■ 本文
********************

大事なお仏壇に傷をつけてしまうと、中にはその後の家運に影響を及ぼすといった考えを持つ人もいることから、本来お仏壇の取り扱いは慎重であるべきです。
しかし、信仰心のない人にとっては、お仏壇もまた家具の一つであり、どうしても扱いに差が生じてしまいます。

その点、仏壇預かりサービスの担当者は、他人様の仏壇を扱うことの重みをきちんと理解しています。
自社で販売しているのであれば、なおさら取り扱いに気を配ることの意味を理解してくれているでしょうし、素人の持ち主よりもきめ細かいケアが期待できます。

基本的には、収納場所に一時的に安置するわけですから、お仏壇の取り扱いに関しては、プロに依頼しておいた方が、色々と融通が利くでしょう。

トランクルームでの保管は心情的にも環境的にも避けたい

こちらはメリットというよりも、遺族としての心情がそうさせる、と言ったほうが分かりやすいかもしれません。
ご先祖様や故人と気持ちを通い合わせるお仏壇を、無機質なトランクルームにぎゅうぎゅう詰めで収納するのは、やはり申し訳なく思う人が大半なのではないでしょうか。

比較的新しい造りなら、オフィスのように区画・空調がきちんと整理されているところも多いため、何かを収納しておくことに抵抗を感じないかもしれません。
しかし、ガレージ型のトランクルームなど、外から直接荷物を入れるような立地であれば、湿気など外気の影響を受けやすくなる分、お仏壇の収納場所としてはふさわしくありません。

********************

■ 提供資料
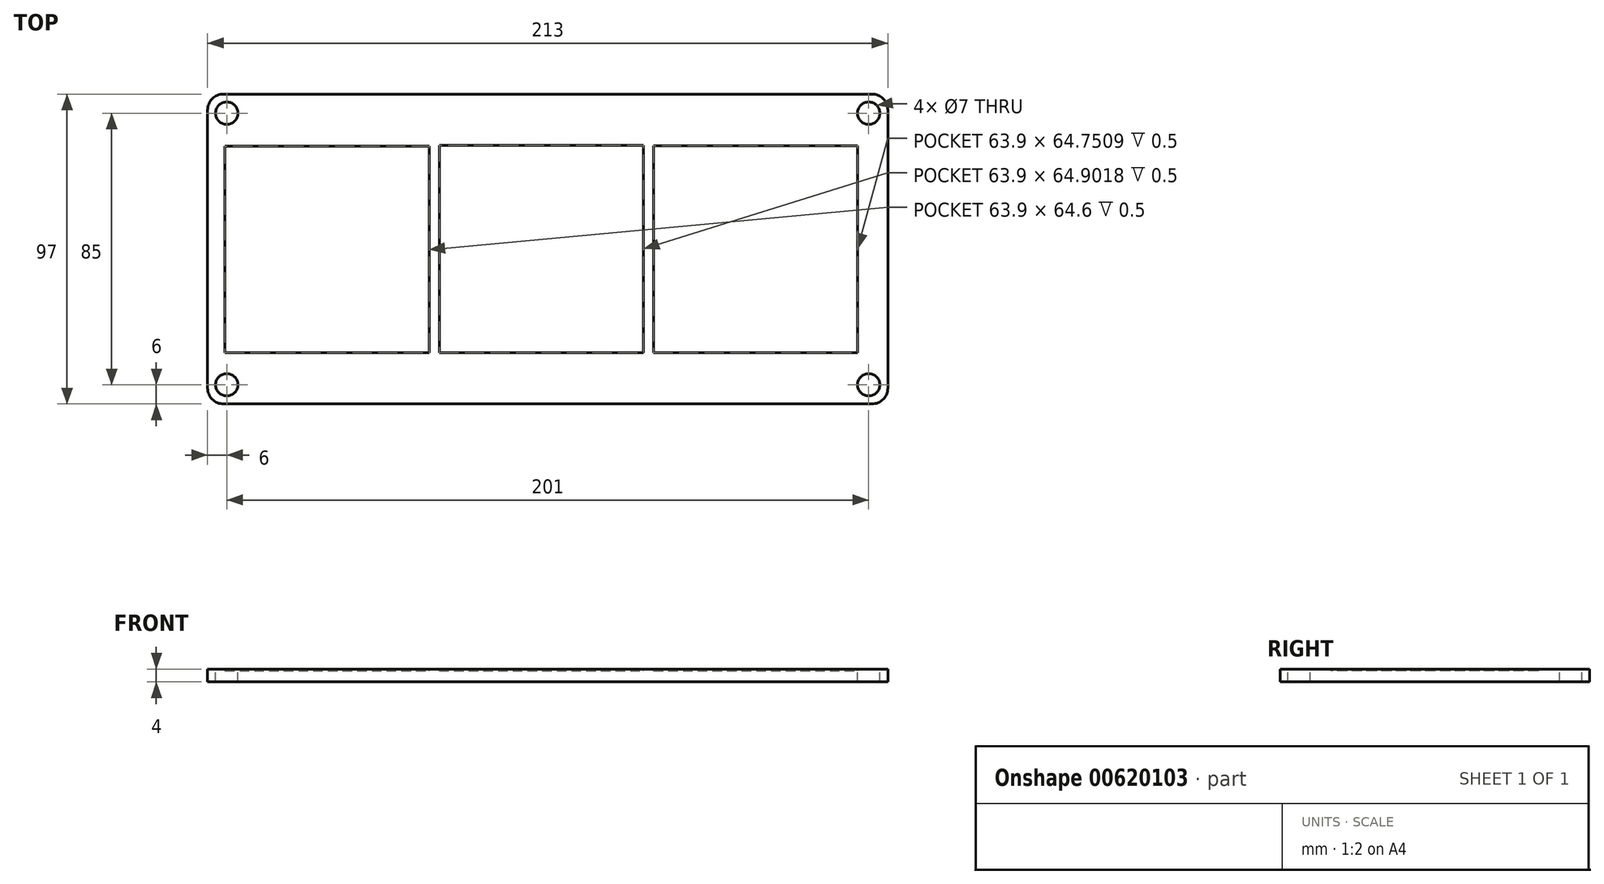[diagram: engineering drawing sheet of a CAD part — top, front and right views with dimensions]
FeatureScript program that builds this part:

********************

■ 練習問題
**1)** 本文で「比較的新しい造りなら」で始まる段落を、主な事実を残したまま箇条書きに書き改めてください。
**2)** お仏壇の保管を扱った本文を、最後の文の後から書き続けてください。

■ 解答
**1)**
- 比較的新しい造りのトランクルームは、オフィスのように区画や空調が整っているところが多く、物を収納することに抵抗を感じないかもしれない。
- ガレージ型など、外から直接荷物を入れる立地のトランクルームは、湿気など外気の影響を受けやすい。
- そのため、そうした場所はお仏壇の収納場所としてふさわしくない。

**2)**
お住まいの地域によっては、そもそもオフィスビルタイプのトランクルームが見つからない場合も珍しくありませんから、必然的にガレージへの収納が想定されます。
お仏壇のコンディションを良い状態に保つよう意識するのであれば、トランクルームは避けたいところです。

そういった意味においては、やはりトランクルームなどではなく預かりサービスを利用するのは大きなメリットになります。

相談の上、買い替え・処分に切り替えることもできる

お仏壇を専門業者に預かってもらえば、コンディションが悪くなるリスクは少ないでしょう。
しかし、プロの目から見てお仏壇の状態が悪くなっている場合、業者に買い替えや処分を相談することもできます。

実際にお仏壇を見て、同じようなデザインで安いものを紹介してくれるケースもあるでしょう。
100%業者の言いなりになる必要はありませんが、もし扉の状態が思わしくなかったり、傷が気になったりするようであれば、新しいラインナップをチェックするのも一つの方法です。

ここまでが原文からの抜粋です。